%%

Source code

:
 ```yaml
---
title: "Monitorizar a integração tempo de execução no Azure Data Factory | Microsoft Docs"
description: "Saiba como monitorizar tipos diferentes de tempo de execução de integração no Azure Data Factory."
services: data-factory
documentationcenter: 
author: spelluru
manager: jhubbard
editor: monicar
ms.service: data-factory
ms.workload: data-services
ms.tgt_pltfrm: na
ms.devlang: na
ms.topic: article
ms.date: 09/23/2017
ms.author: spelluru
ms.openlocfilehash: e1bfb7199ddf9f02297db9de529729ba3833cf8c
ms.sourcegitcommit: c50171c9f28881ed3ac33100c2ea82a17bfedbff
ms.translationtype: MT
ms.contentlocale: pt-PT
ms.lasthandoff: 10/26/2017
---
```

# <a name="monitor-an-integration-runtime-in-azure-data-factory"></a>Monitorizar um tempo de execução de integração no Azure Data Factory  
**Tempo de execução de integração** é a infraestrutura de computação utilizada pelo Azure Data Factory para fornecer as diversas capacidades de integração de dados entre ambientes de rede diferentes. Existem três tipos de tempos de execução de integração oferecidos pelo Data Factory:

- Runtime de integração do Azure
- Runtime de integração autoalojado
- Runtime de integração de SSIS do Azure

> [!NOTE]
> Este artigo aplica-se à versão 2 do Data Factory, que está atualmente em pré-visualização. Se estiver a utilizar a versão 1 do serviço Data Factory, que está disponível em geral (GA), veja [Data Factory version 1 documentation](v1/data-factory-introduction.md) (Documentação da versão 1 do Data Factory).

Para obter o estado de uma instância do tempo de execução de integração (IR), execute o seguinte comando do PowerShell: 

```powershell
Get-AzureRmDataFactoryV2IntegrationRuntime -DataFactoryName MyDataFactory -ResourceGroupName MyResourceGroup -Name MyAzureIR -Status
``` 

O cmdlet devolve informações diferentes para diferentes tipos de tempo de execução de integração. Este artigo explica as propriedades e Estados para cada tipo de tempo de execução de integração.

%%

## [Your instructions]
Print only these lines, please. They run from the start of the entries above to the line containing "do Data Factory).", both ends included, and must match exactly.

## [Response for this exercise]
Source code

:
 ```yaml
---
title: "Monitorizar a integração tempo de execução no Azure Data Factory | Microsoft Docs"
description: "Saiba como monitorizar tipos diferentes de tempo de execução de integração no Azure Data Factory."
services: data-factory
documentationcenter: 
author: spelluru
manager: jhubbard
editor: monicar
ms.service: data-factory
ms.workload: data-services
ms.tgt_pltfrm: na
ms.devlang: na
ms.topic: article
ms.date: 09/23/2017
ms.author: spelluru
ms.openlocfilehash: e1bfb7199ddf9f02297db9de529729ba3833cf8c
ms.sourcegitcommit: c50171c9f28881ed3ac33100c2ea82a17bfedbff
ms.translationtype: MT
ms.contentlocale: pt-PT
ms.lasthandoff: 10/26/2017
---
```

# <a name="monitor-an-integration-runtime-in-azure-data-factory"></a>Monitorizar um tempo de execução de integração no Azure Data Factory  
**Tempo de execução de integração** é a infraestrutura de computação utilizada pelo Azure Data Factory para fornecer as diversas capacidades de integração de dados entre ambientes de rede diferentes. Existem três tipos de tempos de execução de integração oferecidos pelo Data Factory:

- Runtime de integração do Azure
- Runtime de integração autoalojado
- Runtime de integração de SSIS do Azure

> [!NOTE]
> Este artigo aplica-se à versão 2 do Data Factory, que está atualmente em pré-visualização. Se estiver a utilizar a versão 1 do serviço Data Factory, que está disponível em geral (GA), veja [Data Factory version 1 documentation](v1/data-factory-introduction.md) (Documentação da versão 1 do Data Factory).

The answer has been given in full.